De Soya siempre ha odiado esa antigua broma de mercenarios.
—Hagan lo que tengan que hacer sin poner en peligro la vida ni la salud de la niña —dice.
—¿Y si hay sólo otra persona a bordo, interponiéndose entre nosotros y la niña? —dice Rettig. Los otros tres miran al hombre de los asteroides—. ¿Pero es el Alcaudón? —concluye.
El cubículo está en silencio excepto por los omnipresentes ruidos de la nave: metal que se dilata y contrae en el casco, el susurro de los ventiladores, el zumbido del equipo, el eructo ocasional de un impulsor.

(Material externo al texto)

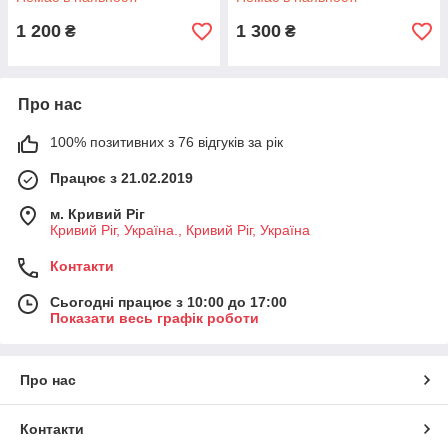
1 200
1 300
₴
₴
Про нас
100% позитивних з 76 відгуків за рік
Працює з 21.02.2019
м. Кривий Ріг
Кривий Ріг, Україна., Кривий Ріг, Україна
Контакти
Сьогодні працює з 10:00 до 17:00
Показати весь графік роботи
Про нас
Контакти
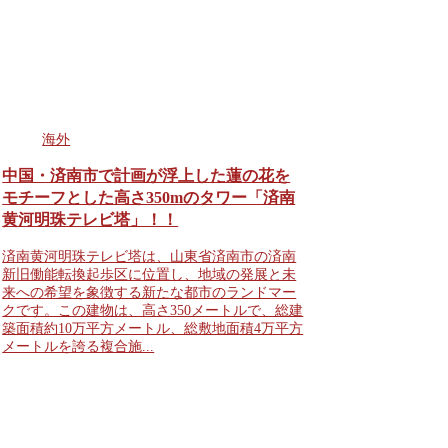
海外
中国・済南市で計画が浮上した蓮の花を
モチーフとした高さ350mのタワー「済南
黄河明珠テレビ塔」！！
済南黄河明珠テレビ塔は、山東省済南市の済南
新旧働能転換起歩区に位置し、地域の発展と未
来への希望を象徴する新たな都市のランドマー
クです。この建物は、高さ350メートルで、総建
築面積約10万平方メートル、総敷地面積4万平方
メートルを誇る複合施...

—Si es el Alcaudón… —comienza el padre capitán De Soya.
—Si es nuestro pequeño Alcaudón —dice el sargento Gregorius— creo que podemos llevarle algunas sorpresas. Tal vez esta partida no resulte tan fácil para ese pinchudo hijo de puta, con perdón de la expresión, padre.
—Como sacerdote, les advierto una vez más sobre el uso de juramentos. Como oficial al mando, les ordeno que usen todas las sorpresas posibles para liquidar a ese pinchudo hijo de puta.
Se retiran para cenar y planificar sus respectivas estrategias.